Full disclosure, I don’t listen to the OTR comedies. Back when I first started getting into old time radio shows, I was listening on CBS Radio. They played a block of shows each weeknight that was right when I took my dog to the park. So it became my routine. In that block I got a lot of “Yours Truly, Johnny Dollar” (yes, the Bob Bailey era), “Dragnet,” and “Gunsmoke.” All of which remain my top favorite shows. But they also included Jack Benny. Gotta say, I could appreciate the performances and acknowledge, “Yes, I can see how people back then would have found that funny.” But I never laughed. So when I moved on to seek out other OTR, I never looked at the comedy shows. Now, after bingeing “Our Miss Brooks,” “Archie Andrews,” and “The Adventures of Maisie,” I’ve come to realize what doesn’t hit me about the old comedies.

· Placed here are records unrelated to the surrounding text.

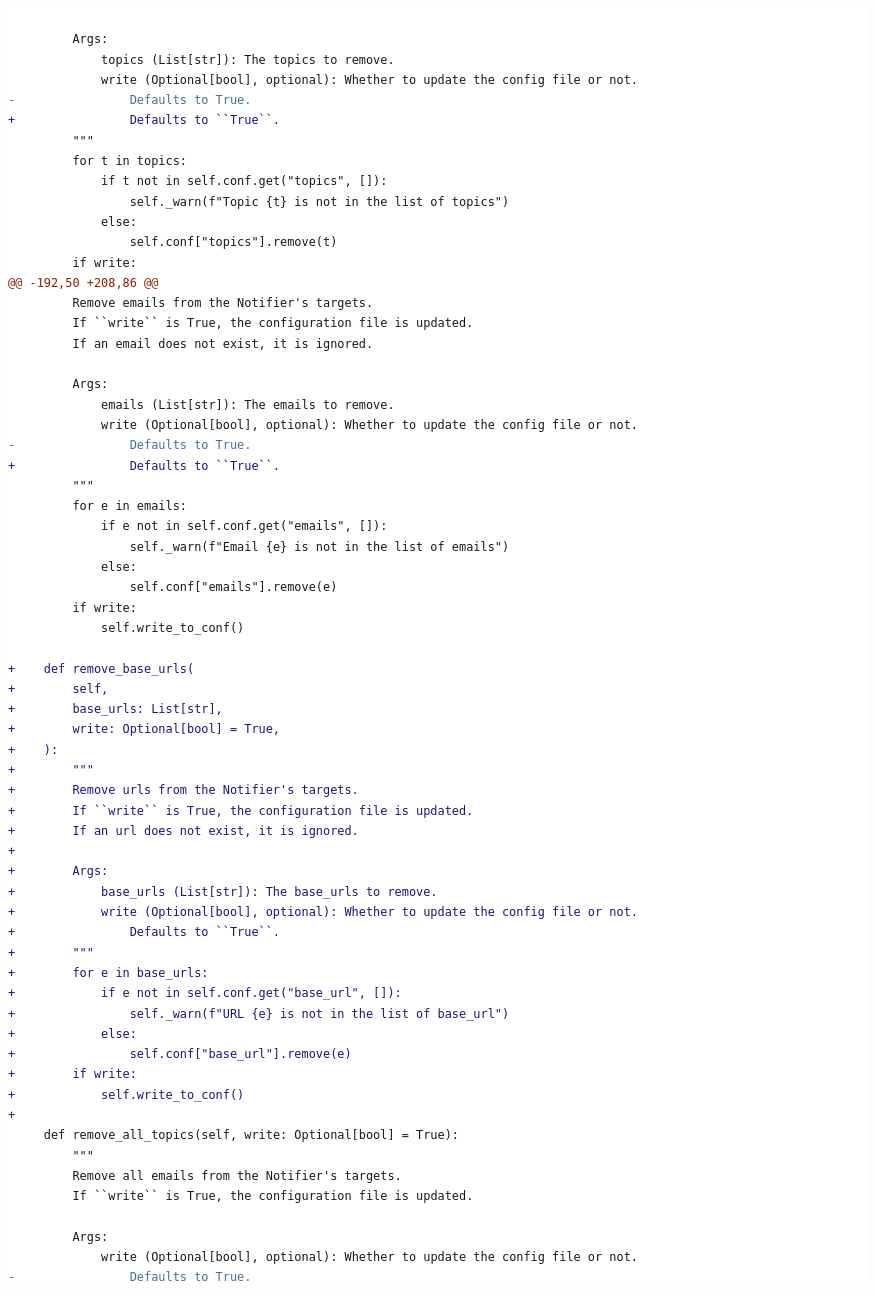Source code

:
 ```diff
 
         Args:
             topics (List[str]): The topics to remove.
             write (Optional[bool], optional): Whether to update the config file or not.
-                Defaults to True.
+                Defaults to ``True``.
         """
         for t in topics:
             if t not in self.conf.get("topics", []):
                 self._warn(f"Topic {t} is not in the list of topics")
             else:
                 self.conf["topics"].remove(t)
         if write:
@@ -192,50 +208,86 @@
         Remove emails from the Notifier's targets.
         If ``write`` is True, the configuration file is updated.
         If an email does not exist, it is ignored.
 
         Args:
             emails (List[str]): The emails to remove.
             write (Optional[bool], optional): Whether to update the config file or not.
-                Defaults to True.
+                Defaults to ``True``.
         """
         for e in emails:
             if e not in self.conf.get("emails", []):
                 self._warn(f"Email {e} is not in the list of emails")
             else:
                 self.conf["emails"].remove(e)
         if write:
             self.write_to_conf()
 
+    def remove_base_urls(
+        self,
+        base_urls: List[str],
+        write: Optional[bool] = True,
+    ):
+        """
+        Remove urls from the Notifier's targets.
+        If ``write`` is True, the configuration file is updated.
+        If an url does not exist, it is ignored.
+
+        Args:
+            base_urls (List[str]): The base_urls to remove.
+            write (Optional[bool], optional): Whether to update the config file or not.
+                Defaults to ``True``.
+        """
+        for e in base_urls:
+            if e not in self.conf.get("base_url", []):
+                self._warn(f"URL {e} is not in the list of base_url")
+            else:
+                self.conf["base_url"].remove(e)
+        if write:
+            self.write_to_conf()
+
     def remove_all_topics(self, write: Optional[bool] = True):
         """
         Remove all emails from the Notifier's targets.
         If ``write`` is True, the configuration file is updated.
 
         Args:
             write (Optional[bool], optional): Whether to update the config file or not.
-                Defaults to True.
```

Years ago a friend of mine said he hated “I Love Lucy” because, “I’ve seen all those jokes before.” Yeah… but she did them first. I do find a lot of that with the OTR comedies. And that’s not on them. Actually, it’s probably to their credit. A lot of the jokes have been stolen from the older series and rehashed in more modern shows over the decades, so when I step in as a first time listener to the OTR show, it feels like a rerun.
The set-ups for jokes is another bump in the road for me. And this is really a personal preference. But as someone who has studied, written, and performed comedy for three decades, dang it, I like a good set-up for a joke. And that comes from the school of hard knocks for me. One of my first attempts at writing a TV script (a spec script where you write an episode of an already established show) I gave it to one of the experienced/seasoned writers on the sitcom where I was working as a receptionist. She came back and said I had a weird quirk. One she’d never seen before. I had great payoffs for the jokes. The jokes themselves were funny. But my set-ups for the joke were flat! Usually it’s the other way around where the set-up gets you excited and then the payoff, the joke itself, is bad. So I had to learn how to do good set-ups. And in OTR comedies, their set-ups often are very contrived. Example: When dialogue doesn’t sound like something anyone would actually say, but they have to say it that way for the joke. I really hate dialogue that doesn’t sound like someone would ever say it in real life, especially when it’s just for a laugh.
And then there’s pop culture references. You may have noticed, I love making them. But I have no illusions that they don’t date my work. Pop culture jokes create an anchor to a place and time that don’t have a long shelf life. Think right now about COVID jokes. Do you want to hear those anymore? What was relevant in 2020 during the pandemic, now feels dated and old. Now go back 70 years! I think pop culture references are a great way to get audiences to laugh at something they all have collectively experienced. But a lot of those jokes in “Our Miss Brooks” are outdated and do not resonate in modern day. I put up on my social media the joke from the original. Miss Brooks puts on her rain slicker and Mrs. Davis says she looks “like the trademark from a bottle of cod liver oil” and Miss Brooks replies, “Quick, throw a halibut over my shoulder!” WHAT. I hunted that cod liver oil down and there is a fisherman in a rain slicker with a human sized fish over his shoulder. The studio audience went wild. Zero point of reference to modern day. So, like with Jack Benny, I acknowledge that was a joke, but I don’t have the life experience to find it funny.
Obviously the performances in the OTR comedies are done by some of the greats of the era, so there is absolutely a lot to get out of the shows. But I’m still a bigger fan of the dramas, which have aged a bit slower than the old jokes.